__Exercise passage__:
# # # # #
# Monthly Price for 5 acres



## Antlerart06 (Feb 28, 2011)

Well this job I took last sunday 12-22-13 at 6am and I gave them my per visit price.

Now they are asking me for a monthly price. after I told them I only do per visit no seasonal

Some history on this site
In Oct I pass on it Since only would pay less 9k for season.

The guy took it and walk off on the 2nd snowfall. He told me he spent his first 2 payments on Ice melt for the lot of $2500 on 2 treatments for Ice and 1 treatment on his first snow fall on 12-14-13

Blue is where the snow can be piled over the curb

Takes me one V plow 9.6 and 11' box on a tractor less 2 hrs each

I had problem finding salt but I can get some now so that's not a problem

I know my price I need no help on that. I need help on a Monthly how many plow and how many salt runs should I figure. I figure I better make it high. You and I know they going counter offer me a price .

For this month I plowed 3 snows and salted 5 storms


----------



## BC Handyman (Dec 15, 2010)

Gotta ask, what is your 10yr average # of events? is that 3 plows & 5 salts normal? Figuring the salt averages may be trickier then the plowing.


----------



## Rc2505 (Feb 5, 2007)

Just take your 10 year average, and add 1 extra plow, and 2 extra salts, per month and call it good. It sounds to me you have them over a barrel. Make it profitable and add to it if you think they will counter offer on your price. Know the minimum you will go and still make a profit. Don't drop any lower than that figure.


----------



## Antlerart06 (Feb 28, 2011)

BC Handyman;1701350 said:


> Gotta ask, what is your 10yr average # of events? is that 3 plows & 5 salts normal? Figuring the salt averages may be trickier then the plowing.


I don't know my 10 year but can get 5 year off my computer at the shop

Yes that's normal for Dec
next 3 months can be a killer

last 3 winters we had record breaking snow falls Seem like each year we get more and more inches

I wonder if I take my price x 15-20 days


----------



## Buswell Forest (Jan 11, 2013)

9 plows and 15 salts per month?


----------



## jrs.landscaping (Nov 18, 2012)

10k per month for six months......
# # # # #
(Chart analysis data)
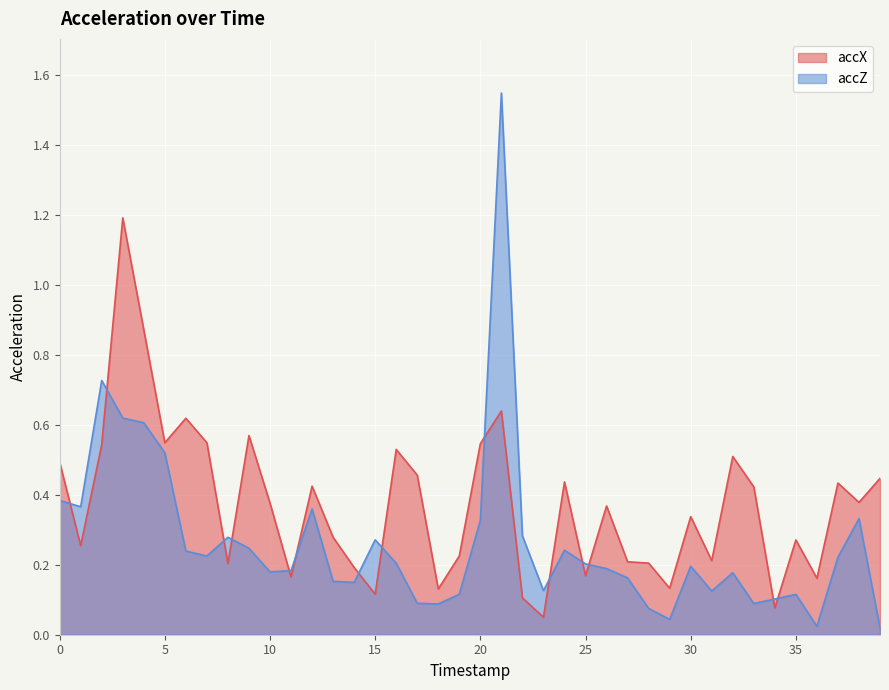

Reading right to left, transcribe all the data shown in this chart.

accX: 39=0.4	38=0.4	37=0.4	36=0.2	35=0.3	34=0.1	33=0.4	32=0.5	31=0.2	30=0.3	29=0.1	28=0.2	27=0.2	26=0.4	25=0.2	24=0.4	23=0.0	22=0.1	21=0.6	20=0.5	19=0.2	18=0.1	17=0.5	16=0.5	15=0.1	14=0.2	13=0.3	12=0.4	11=0.2	10=0.4	9=0.6	8=0.2	7=0.5	6=0.6	5=0.5	4=0.9	3=1.2	2=0.5	1=0.3	0=0.5
accZ: 39=0.0	38=0.3	37=0.2	36=0.0	35=0.1	34=0.1	33=0.1	32=0.2	31=0.1	30=0.2	29=0.0	28=0.1	27=0.2	26=0.2	25=0.2	24=0.2	23=0.1	22=0.3	21=1.5	20=0.3	19=0.1	18=0.1	17=0.1	16=0.2	15=0.3	14=0.1	13=0.2	12=0.4	11=0.2	10=0.2	9=0.2	8=0.3	7=0.2	6=0.2	5=0.5	4=0.6	3=0.6	2=0.7	1=0.4	0=0.4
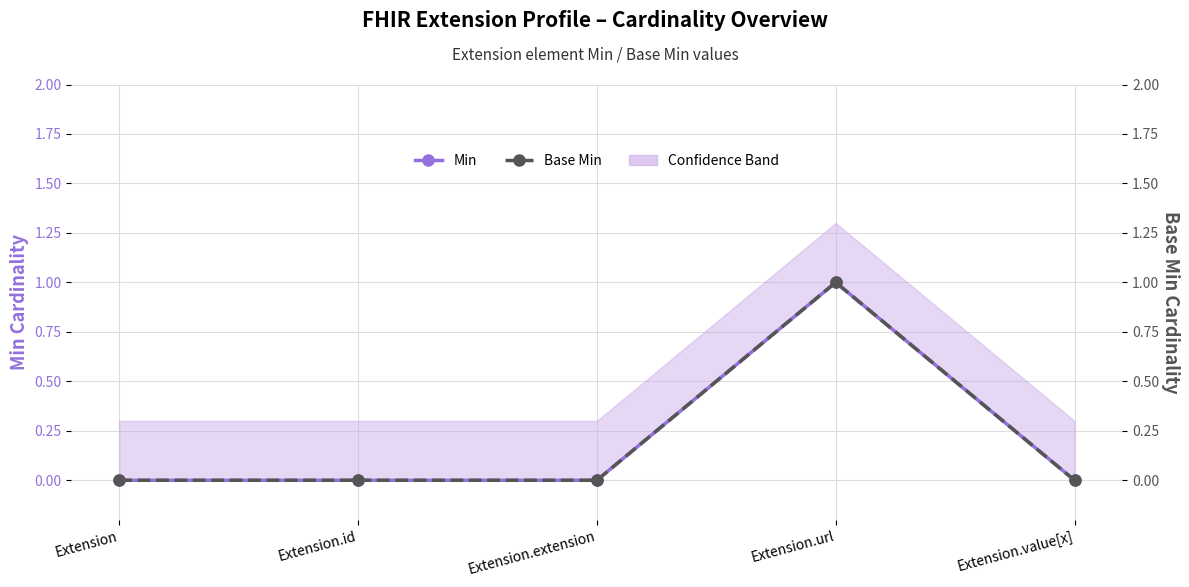

How many Base Min values are between 0 and 1?

5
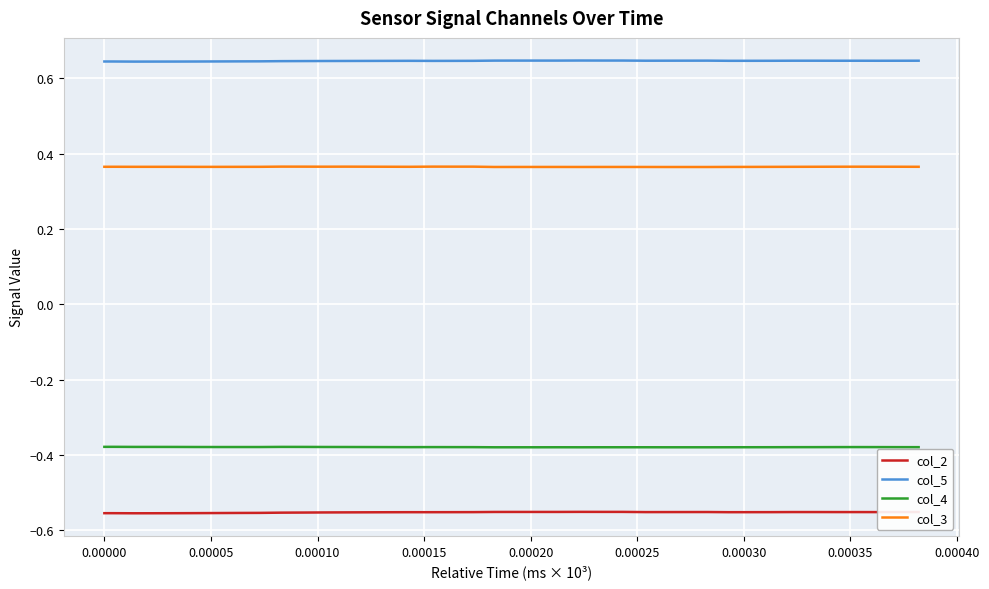

Rank the series by their maximum value, from highest to lowest.

col_5, col_3, col_4, col_2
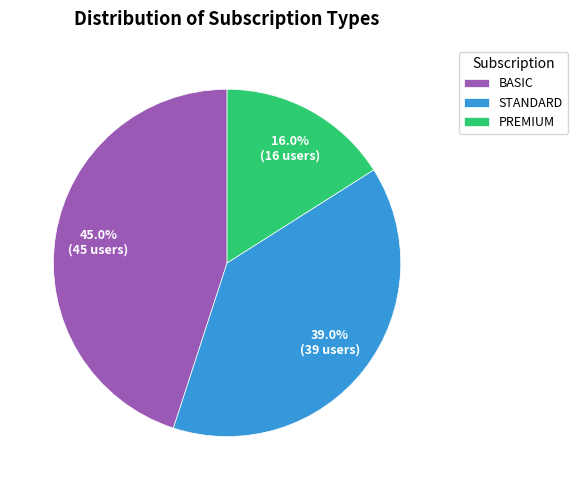

What is the total percentage of BASIC and STANDARD?

84.0%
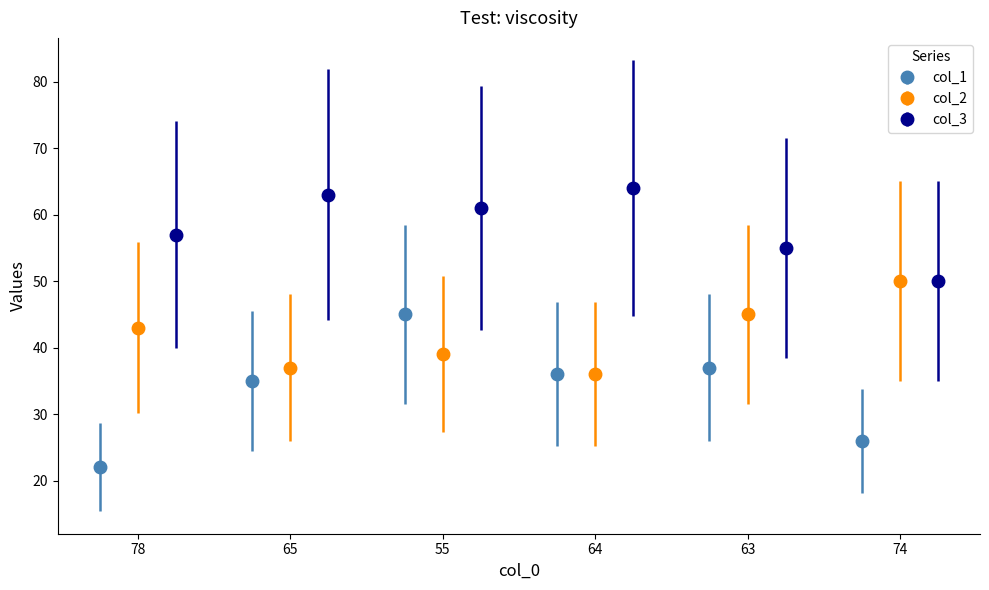

What is the maximum value for col_3?

64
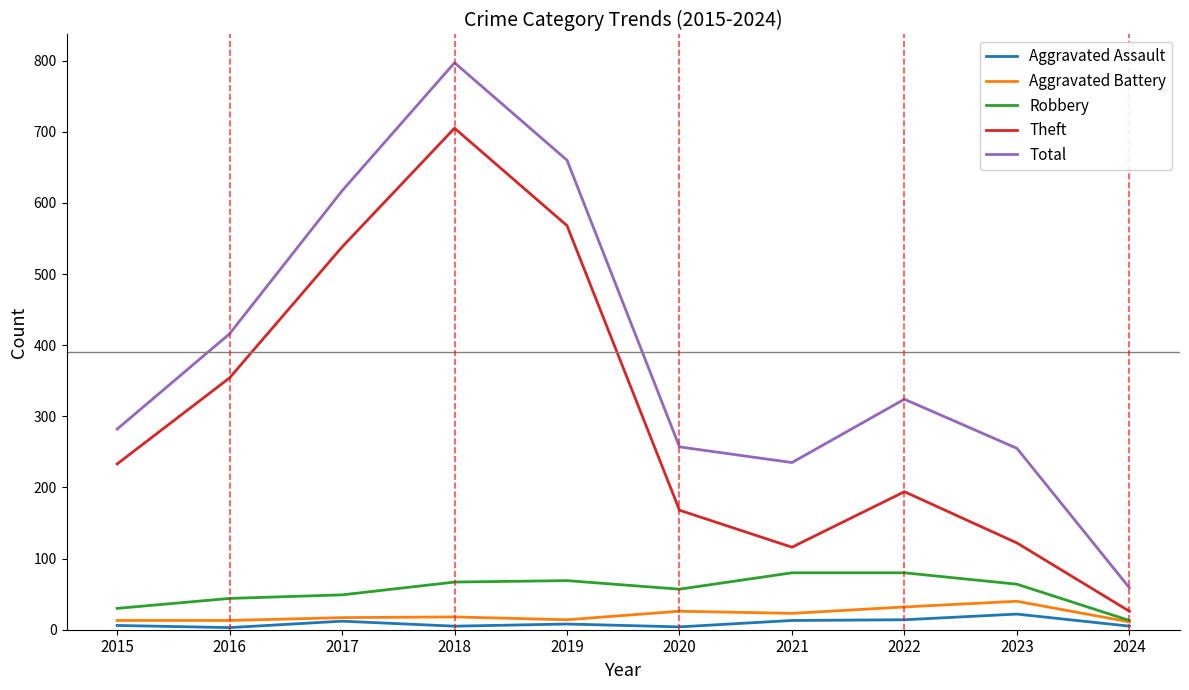

How many lines are shown in the chart?

5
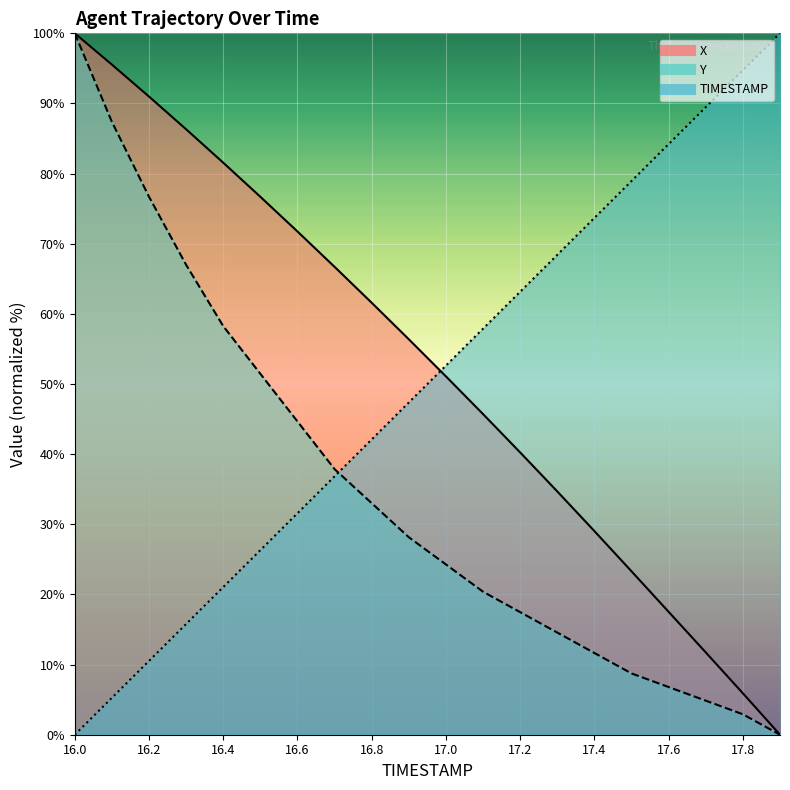

What position from the right is 16.2?

18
# # # # #
__What to do__:
• 1. Reproduce the chart analysis data records line for line, omitting the picture placeholders.
• 2. Pick up the thread on a monthly snow-plowing price after its final post.
The thread and the records have nothing to do with each other.

__List of answers__:
• 1.
Reading right to left, transcribe all the data shown in this chart.

accX: 39=0.4	38=0.4	37=0.4	36=0.2	35=0.3	34=0.1	33=0.4	32=0.5	31=0.2	30=0.3	29=0.1	28=0.2	27=0.2	26=0.4	25=0.2	24=0.4	23=0.0	22=0.1	21=0.6	20=0.5	19=0.2	18=0.1	17=0.5	16=0.5	15=0.1	14=0.2	13=0.3	12=0.4	11=0.2	10=0.4	9=0.6	8=0.2	7=0.5	6=0.6	5=0.5	4=0.9	3=1.2	2=0.5	1=0.3	0=0.5
accZ: 39=0.0	38=0.3	37=0.2	36=0.0	35=0.1	34=0.1	33=0.1	32=0.2	31=0.1	30=0.2	29=0.0	28=0.1	27=0.2	26=0.2	25=0.2	24=0.2	23=0.1	22=0.3	21=1.5	20=0.3	19=0.1	18=0.1	17=0.1	16=0.2	15=0.3	14=0.1	13=0.2	12=0.4	11=0.2	10=0.2	9=0.2	8=0.3	7=0.2	6=0.2	5=0.5	4=0.6	3=0.6	2=0.7	1=0.4	0=0.4

How many Base Min values are between 0 and 1?

5

Rank the series by their maximum value, from highest to lowest.

col_5, col_3, col_4, col_2

What is the total percentage of BASIC and STANDARD?

84.0%

What is the maximum value for col_3?

64

How many lines are shown in the chart?

5

What position from the right is 16.2?

18

• 2.
----------



## Antlerart06 (Feb 28, 2011)

Buswell Forest;1701905 said:


> 9 plows and 15 salts per month?


That's what I was thinking

Funny part is The guy I talk to is on Vacation till Jan 2nd and We have snow in forecast for Jan 1st 4-6'' I have no contact.I'll wait on a phone call again

Just e-mail of my price and Scope of work that the guy and I discuss on the phone


----------



## Sawboy (Dec 18, 2005)

You said you had a seasonal price yes? Season is most likely Dec-March. I'm guessing you had a number of events in mind when the initial quote was made. December is over. Seasonal x.75 for remaining number of events, divided by three.


----------



## Antlerart06 (Feb 28, 2011)

Sawboy;1702113 said:


> You said you had a seasonal price yes? Season is most likely Dec-March. I'm guessing you had a number of events in mind when the initial quote was made. December is over. Seasonal x.75 for remaining number of events, divided by three.


Yes I had one in Oct it was broke up from Nov to March for 5 payments

Dec is always a slow month. So thinking I go with what 4 payments divide it by 3

You know how they pay. They will be a month behind on payment So I wont see Jan $$ till Feb

Since Summer work Im still waiting on $1250 now waiting on the Snow $$$

I wonder if I get them pay for Jan up front before I do any work?


----------



## Sawboy (Dec 18, 2005)

5 months makes each month .20 of the equation.

So take your seasonal, multiply by .80 and divide by four. Also, if you're still waiting on money from summer?.......well, then I'd say "pay me the summer $$ you owe, AND the bill for last snow". If they don't, I'd walk. No reason to get in deeper with them.


----------



## Buswell Forest (Jan 11, 2013)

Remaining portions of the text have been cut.